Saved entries

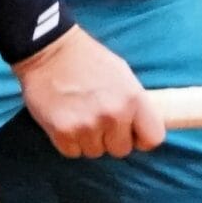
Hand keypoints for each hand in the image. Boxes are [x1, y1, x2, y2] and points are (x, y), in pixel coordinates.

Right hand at [16, 24, 165, 158]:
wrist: (48, 50)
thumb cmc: (87, 59)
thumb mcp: (122, 74)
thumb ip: (134, 102)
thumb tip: (140, 127)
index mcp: (133, 99)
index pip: (153, 139)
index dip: (141, 138)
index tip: (131, 133)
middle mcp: (113, 115)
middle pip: (121, 150)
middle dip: (111, 139)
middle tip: (97, 118)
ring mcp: (87, 126)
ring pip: (95, 152)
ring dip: (88, 139)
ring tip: (79, 115)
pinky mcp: (63, 133)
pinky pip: (72, 152)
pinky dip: (68, 141)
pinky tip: (65, 120)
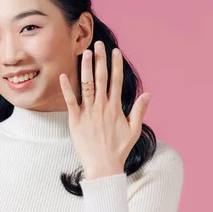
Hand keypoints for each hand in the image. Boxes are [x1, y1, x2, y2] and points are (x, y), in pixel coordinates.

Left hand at [59, 40, 151, 179]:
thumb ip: (139, 110)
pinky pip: (70, 101)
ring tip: (85, 53)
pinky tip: (64, 74)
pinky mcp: (75, 120)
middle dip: (100, 60)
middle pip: (101, 78)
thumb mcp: (134, 130)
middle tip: (99, 44)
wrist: (103, 166)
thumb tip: (148, 94)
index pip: (116, 81)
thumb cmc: (119, 149)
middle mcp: (102, 107)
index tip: (115, 52)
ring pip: (86, 85)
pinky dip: (67, 88)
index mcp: (115, 108)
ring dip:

◆ **The task**: Give again, word for word, every line from the top of the data above to the line holding "index mcp: (133, 99)", inclusive, with the pictures left out.

◆ **Answer for this exercise**:
Hand keypoints for each hand in the image. Boxes are [x1, y1, x2, y2] and points are (x, y), in pixel coordinates.

Right hand at [16, 24, 165, 158]:
wrist: (48, 50)
thumb cmc: (87, 59)
thumb mcp: (122, 74)
thumb ip: (134, 102)
thumb tip: (140, 127)
index mcp: (133, 99)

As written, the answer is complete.